Collected data:
:::
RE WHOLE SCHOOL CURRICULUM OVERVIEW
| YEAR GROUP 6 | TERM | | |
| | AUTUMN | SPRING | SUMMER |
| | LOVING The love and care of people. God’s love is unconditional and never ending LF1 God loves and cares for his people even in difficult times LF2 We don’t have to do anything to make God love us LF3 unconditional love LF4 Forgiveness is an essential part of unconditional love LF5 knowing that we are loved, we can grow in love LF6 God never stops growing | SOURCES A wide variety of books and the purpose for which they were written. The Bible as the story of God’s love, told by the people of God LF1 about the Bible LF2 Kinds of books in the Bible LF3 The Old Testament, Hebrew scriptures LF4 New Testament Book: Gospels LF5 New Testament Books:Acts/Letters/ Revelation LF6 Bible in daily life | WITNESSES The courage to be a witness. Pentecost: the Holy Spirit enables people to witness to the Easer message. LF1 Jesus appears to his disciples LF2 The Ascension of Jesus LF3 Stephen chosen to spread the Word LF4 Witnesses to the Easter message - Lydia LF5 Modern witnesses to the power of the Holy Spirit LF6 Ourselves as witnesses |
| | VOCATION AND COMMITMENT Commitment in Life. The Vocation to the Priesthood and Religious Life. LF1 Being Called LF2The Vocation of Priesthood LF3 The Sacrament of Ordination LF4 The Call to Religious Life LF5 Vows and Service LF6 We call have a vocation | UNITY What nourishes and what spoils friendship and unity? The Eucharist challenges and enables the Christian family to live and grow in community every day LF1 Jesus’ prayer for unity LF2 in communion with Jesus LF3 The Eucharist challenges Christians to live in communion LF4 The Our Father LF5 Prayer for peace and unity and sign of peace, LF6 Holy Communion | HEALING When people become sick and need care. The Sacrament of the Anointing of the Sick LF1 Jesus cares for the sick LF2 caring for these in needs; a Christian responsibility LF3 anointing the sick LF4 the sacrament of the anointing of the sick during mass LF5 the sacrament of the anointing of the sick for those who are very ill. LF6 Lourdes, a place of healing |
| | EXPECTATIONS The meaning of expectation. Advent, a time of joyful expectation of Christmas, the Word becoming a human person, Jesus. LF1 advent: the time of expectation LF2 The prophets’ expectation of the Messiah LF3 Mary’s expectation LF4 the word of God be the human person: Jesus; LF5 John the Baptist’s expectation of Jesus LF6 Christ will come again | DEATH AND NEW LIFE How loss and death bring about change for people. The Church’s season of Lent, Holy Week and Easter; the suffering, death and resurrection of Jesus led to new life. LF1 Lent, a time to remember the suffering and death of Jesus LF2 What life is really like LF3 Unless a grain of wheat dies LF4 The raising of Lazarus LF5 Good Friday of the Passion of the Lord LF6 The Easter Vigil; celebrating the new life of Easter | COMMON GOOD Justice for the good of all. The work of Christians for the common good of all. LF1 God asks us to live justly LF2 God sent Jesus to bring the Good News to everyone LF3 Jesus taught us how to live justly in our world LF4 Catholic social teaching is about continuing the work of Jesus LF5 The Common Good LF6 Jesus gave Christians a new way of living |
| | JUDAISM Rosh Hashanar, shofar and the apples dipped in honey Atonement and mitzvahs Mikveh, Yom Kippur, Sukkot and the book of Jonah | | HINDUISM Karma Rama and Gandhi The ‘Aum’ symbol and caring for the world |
:::
ABOUT THIS EXERCISE: Above are the entries; give them back verbatim.

EXERCISE RESULT:
RE WHOLE SCHOOL CURRICULUM OVERVIEW
| YEAR GROUP 6 | TERM | | |
| | AUTUMN | SPRING | SUMMER |
| | LOVING The love and care of people. God’s love is unconditional and never ending LF1 God loves and cares for his people even in difficult times LF2 We don’t have to do anything to make God love us LF3 unconditional love LF4 Forgiveness is an essential part of unconditional love LF5 knowing that we are loved, we can grow in love LF6 God never stops growing | SOURCES A wide variety of books and the purpose for which they were written. The Bible as the story of God’s love, told by the people of God LF1 about the Bible LF2 Kinds of books in the Bible LF3 The Old Testament, Hebrew scriptures LF4 New Testament Book: Gospels LF5 New Testament Books:Acts/Letters/ Revelation LF6 Bible in daily life | WITNESSES The courage to be a witness. Pentecost: the Holy Spirit enables people to witness to the Easer message. LF1 Jesus appears to his disciples LF2 The Ascension of Jesus LF3 Stephen chosen to spread the Word LF4 Witnesses to the Easter message - Lydia LF5 Modern witnesses to the power of the Holy Spirit LF6 Ourselves as witnesses |
| | VOCATION AND COMMITMENT Commitment in Life. The Vocation to the Priesthood and Religious Life. LF1 Being Called LF2The Vocation of Priesthood LF3 The Sacrament of Ordination LF4 The Call to Religious Life LF5 Vows and Service LF6 We call have a vocation | UNITY What nourishes and what spoils friendship and unity? The Eucharist challenges and enables the Christian family to live and grow in community every day LF1 Jesus’ prayer for unity LF2 in communion with Jesus LF3 The Eucharist challenges Christians to live in communion LF4 The Our Father LF5 Prayer for peace and unity and sign of peace, LF6 Holy Communion | HEALING When people become sick and need care. The Sacrament of the Anointing of the Sick LF1 Jesus cares for the sick LF2 caring for these in needs; a Christian responsibility LF3 anointing the sick LF4 the sacrament of the anointing of the sick during mass LF5 the sacrament of the anointing of the sick for those who are very ill. LF6 Lourdes, a place of healing |
| | EXPECTATIONS The meaning of expectation. Advent, a time of joyful expectation of Christmas, the Word becoming a human person, Jesus. LF1 advent: the time of expectation LF2 The prophets’ expectation of the Messiah LF3 Mary’s expectation LF4 the word of God be the human person: Jesus; LF5 John the Baptist’s expectation of Jesus LF6 Christ will come again | DEATH AND NEW LIFE How loss and death bring about change for people. The Church’s season of Lent, Holy Week and Easter; the suffering, death and resurrection of Jesus led to new life. LF1 Lent, a time to remember the suffering and death of Jesus LF2 What life is really like LF3 Unless a grain of wheat dies LF4 The raising of Lazarus LF5 Good Friday of the Passion of the Lord LF6 The Easter Vigil; celebrating the new life of Easter | COMMON GOOD Justice for the good of all. The work of Christians for the common good of all. LF1 God asks us to live justly LF2 God sent Jesus to bring the Good News to everyone LF3 Jesus taught us how to live justly in our world LF4 Catholic social teaching is about continuing the work of Jesus LF5 The Common Good LF6 Jesus gave Christians a new way of living |
| | JUDAISM Rosh Hashanar, shofar and the apples dipped in honey Atonement and mitzvahs Mikveh, Yom Kippur, Sukkot and the book of Jonah | | HINDUISM Karma Rama and Gandhi The ‘Aum’ symbol and caring for the world |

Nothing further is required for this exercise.